Skip to content

feat: implement automatic hardware detection and vllm runtime optimization

Kushal Lagichetty requested to merge chore/wrapper into develop

Overview

This MR implements automatic hardware detection and dynamic runtime optimization for the vLLM inference engine. It removes the requirement for manual environment variable configuration, ensuring the application runs efficiently out-of-the-box on developer laptops (CPU/MPS), local workstations (RTX 30/40 series), and cloud instances (NVIDIA T4/A100 or Google TPUs).


Key Features

Automatic Hardware Detection

  • NVIDIA GPUs: Queries VRAM and Compute Capability via nvidia-ml-py and torch.cuda.
  • Google TPUs: Detects availability via torch_xla.
  • Apple Silicon (MPS): Supports local macOS development with unified memory detection.
  • CPU Fallback: Graceful fallback with system memory profiling via psutil.

Dynamic vLLM Optimization

  • Automatically selects appropriate dtype (e.g., float16 for Tesla T4, bfloat16 for A100/RTX 3090).
  • Sets optimal gpu_memory_utilization to prevent OOM errors.

* * * * * * *

* [Complete the following]
**a)** Condense the merge request paragraph beginning "This MR implements automatic hardware detection" into a short bulleted list that keeps its main facts.
**b)** Reproduce the merge request text verbatim, starting at "Kushal Lagichetty requested" and ending at "availability via torch_xla.".

* [Dataset section]
* * * * * * *

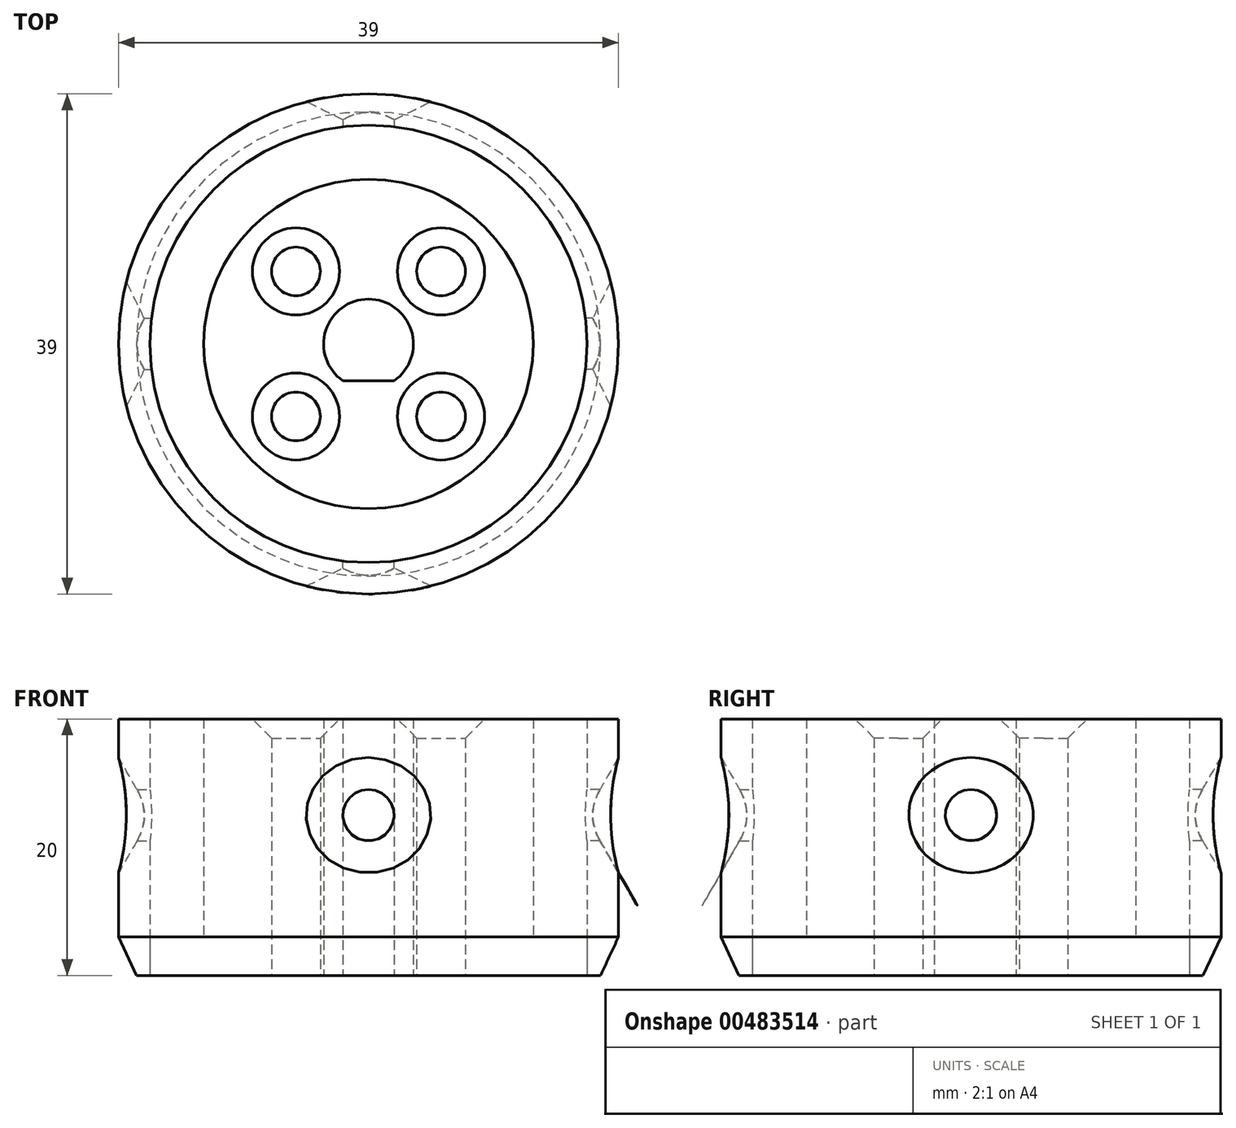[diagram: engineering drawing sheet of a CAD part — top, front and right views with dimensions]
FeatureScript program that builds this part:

* * * * * * *

* [Solutions for each task]
**a)**
- Adds automatic hardware detection and dynamic runtime optimization to the vLLM inference engine.
- Manual environment variable configuration is no longer required.
- Runs efficiently out-of-the-box on:
  - developer laptops (CPU/MPS)
  - local workstations (RTX 30/40 series)
  - cloud instances (NVIDIA T4/A100 or Google TPUs)

**b)**
Kushal Lagichetty requested to merge chore/wrapper into develop

Overview

This MR implements automatic hardware detection and dynamic runtime optimization for the vLLM inference engine. It removes the requirement for manual environment variable configuration, ensuring the application runs efficiently out-of-the-box on developer laptops (CPU/MPS), local workstations (RTX 30/40 series), and cloud instances (NVIDIA T4/A100 or Google TPUs).


Key Features

Automatic Hardware Detection

  • NVIDIA GPUs: Queries VRAM and Compute Capability via nvidia-ml-py and torch.cuda.
  • Google TPUs: Detects availability via torch_xla.